Hiatus hernia adalah kondisi di mana bagian atas lambung masuk ke rongga dada. Dalam kasus hernia hiatus, perut dapat menekan diafragma atau menekan paru-paru yang berkontribusi pada sensasi sesak napas.

Hipotensi

Hipotensi adalah tekanan darah rendah. Orang dengan hipotensi mungkin mengalami gejala ketika tekanan darah mereka turun di bawah 90/60. Gejala hipotensi dapat meliputi kelelahan, pusing, mual, penurunan kesadaran, pandangan kabur, dan sesak napas.

Alergi

Alergi terjadi ketika sistem kekebalan merespons zat yang tidak berbahaya yang bersentuhan atau masuk ke dalam tubuh dengan memproduksi antibodi sebagai “perlindungan”. Respons sistem kekebalan dapat menyebabkan peradangan pada sinus, saluran udara, sistem pencernaan, atau kulit seseorang. Salah satu gejala dari alergi adalah sesak napas.

6 dari 6 halaman

Penyebab sesak napas lainnya

Tulang rusuk patah

Tulang rusuk yang patah adalah cedera umum yang terjadi ketika salah satu tulang di tulang rusuk patah atau retak. Penyebab paling umum adalah trauma dada, seperti karena jatuh, kecelakaan atau benturan saat olahraga. Gejala utama tulang rusuk yang patah antara lain nyeri pada dinding dada yang semakin parah saat bernapas, bergerak, atau batuk, memar atau bengkak di sekitar tulang rusuk, dan sesak napas.

Tersedak

Tersedak terjadi ketika benda asing masuk ke tenggorokan atau tenggorokan, menghalangi aliran udara. Salah satu tanda tersedak adalah sesak napas. Tersedak dapat menyebabkan batuk ringan, tetapi penyumbatan total jalan napas dapat menyebabkan kematian.

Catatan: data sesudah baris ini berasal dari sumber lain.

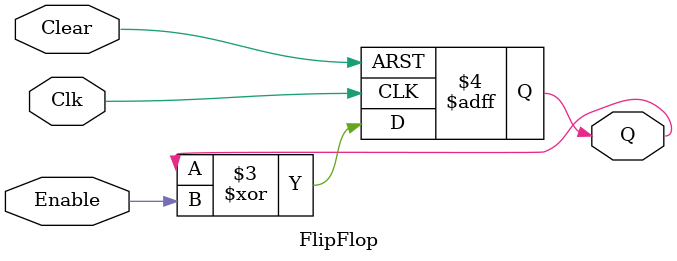
<source format=v>


module FlipFlop( Clk, Clear, Enable, Q);

input Clk;
input Clear;
input Enable;
output  reg Q;




always @( posedge Clk or negedge Clear)
begin

if(~Clear)
begin 
Q<= 1'b0;
end

else
begin 

Q<= Q^ Enable ;
end

end 


  
endmodule

</source>
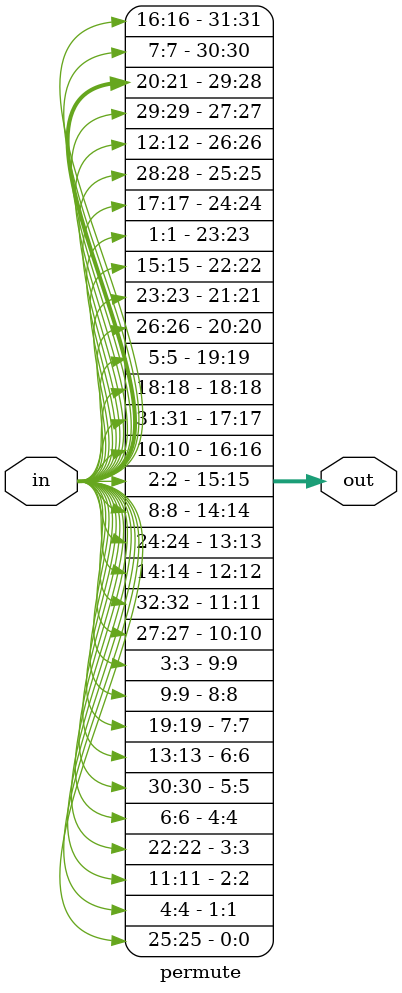
<source format=v>
module permute (input [1:32] in,output [1:32] out);
  assign out[1] = in [16];
  assign out[2] = in [7];
  assign out[3] = in [20];
  assign out[4] = in [21];
  assign out[5] = in [29];
  assign out[6] = in [12];
  assign out[7] = in [28];
  assign out[8] = in [17];
  assign out[9] = in [1];
  assign out[10] = in [15];
  assign out[11] = in [23];
  assign out[12] = in [26];
  assign out[13] = in [5];
  assign out[14] = in [18];
  assign out[15] = in [31];
  assign out[16] = in [10];
  assign out[17] = in [2];
  assign out[18] = in [8];
  assign out[19] = in [24];
  assign out[20] = in [14];
  assign out[21] = in [32];
  assign out[22] = in [27];
  assign out[23] = in [3];
  assign out[24] = in [9];
  assign out[25] = in [19];
  assign out[26] = in [13];
  assign out[27] = in [30];
  assign out[28] = in [6];
  assign out[29] = in [22];
  assign out[30] = in [11];
  assign out[31] = in [4];
  assign out[32] = in [25];
endmodule

</source>
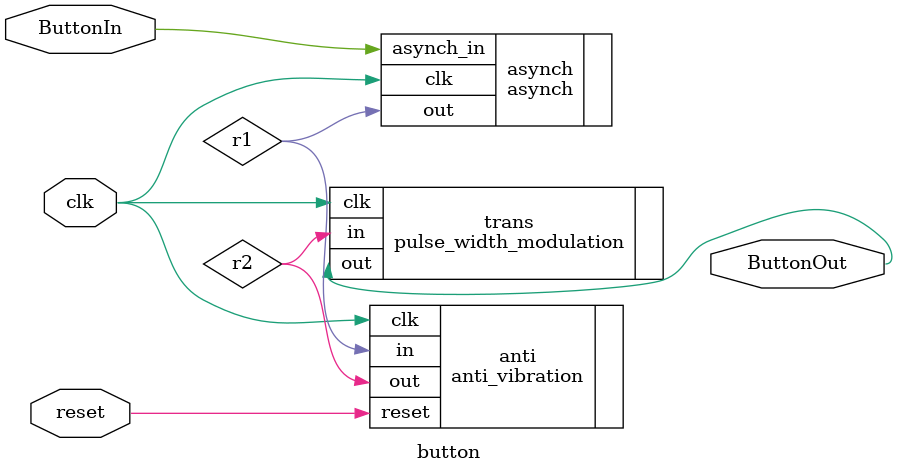
<source format=v>
module button(reset, ButtonIn, ButtonOut, clk);

input   reset;
input   ButtonIn;
input   clk;

parameter sim = 1'b0;

output  ButtonOut;
wire    r1;
wire    r2;



asynch  asynch(.asynch_in(ButtonIn), .clk(clk), .out(r1));

anti_vibration #(.sim(sim)) anti(.clk(clk), .in(r1), .reset(reset), .out(r2));

pulse_width_modulation  trans(.in(r2), .clk(clk), .out(ButtonOut));
endmodule
</source>
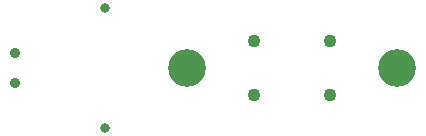
<source format=gbr>
%TF.GenerationSoftware,KiCad,Pcbnew,(7.0.0)*%
%TF.CreationDate,2023-02-26T22:34:58+01:00*%
%TF.ProjectId,Prj_1_LED_torch,50726a5f-315f-44c4-9544-5f746f726368,0.1*%
%TF.SameCoordinates,Original*%
%TF.FileFunction,Plated,1,2,PTH,Drill*%
%TF.FilePolarity,Positive*%
%FSLAX46Y46*%
G04 Gerber Fmt 4.6, Leading zero omitted, Abs format (unit mm)*
G04 Created by KiCad (PCBNEW (7.0.0)) date 2023-02-26 22:34:58*
%MOMM*%
%LPD*%
G01*
G04 APERTURE LIST*
%TA.AperFunction,ComponentDrill*%
%ADD10C,0.800000*%
%TD*%
%TA.AperFunction,ComponentDrill*%
%ADD11C,0.900000*%
%TD*%
%TA.AperFunction,ComponentDrill*%
%ADD12C,1.100000*%
%TD*%
%TA.AperFunction,ComponentDrill*%
%ADD13C,3.200000*%
%TD*%
G04 APERTURE END LIST*
D10*
%TO.C,R1*%
X116280000Y-140970000D03*
X116280000Y-151130000D03*
D11*
%TO.C,D1*%
X108660000Y-144780000D03*
X108660000Y-147320000D03*
D12*
%TO.C,SW1*%
X128830000Y-143800000D03*
X128830000Y-148300000D03*
X135330000Y-143800000D03*
X135330000Y-148300000D03*
D13*
%TO.C,MH_1*%
X123190000Y-146050000D03*
%TO.C,MH_2*%
X140970000Y-146050000D03*
M02*

</source>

Keracunan karbon monoksida

Keracunan karbon monoksida terjadi ketika karbon monoksida menumpuk di aliran darah. Ketika terlalu banyak karbon monoksida di udara, tubuh mengganti oksigen dalam sel darah merah dengan karbon monoksida. Hal ini dapat menyebabkan kerusakan jaringan yang serius, atau bahkan kematian. Tanda dan gejala keracunan karbon monoksida termasuk sakit kepala tumpul, kelemahan, pusingm mual, muntah, sesak napas, kebingungan, penglihatan kabur, dan penurunan kesadaran.

Kegemukan

Obesitas dapat menjadi penyebab sesak napas karena beban ekstra di dada dan perut meningkatkan kerja otot yang harus dilakukan untuk mengontrol pernapasan. Orang yang kelebihan berat badan atau obesitas sering mengalami sesak napas karena kelebihan lemak di dalam dan sekitar dada yang menghambat pernapasan.

Kecemasan

Kecemasan dapat menyebabkan dan memperburuk sesak napas. Gejala kecemasan dapat mencakup perasaan sesak napas, haus udara, dan perasaan tercekik. Pada gilirannya, merasa sesak napas juga dapat meningkatkan kecemasan.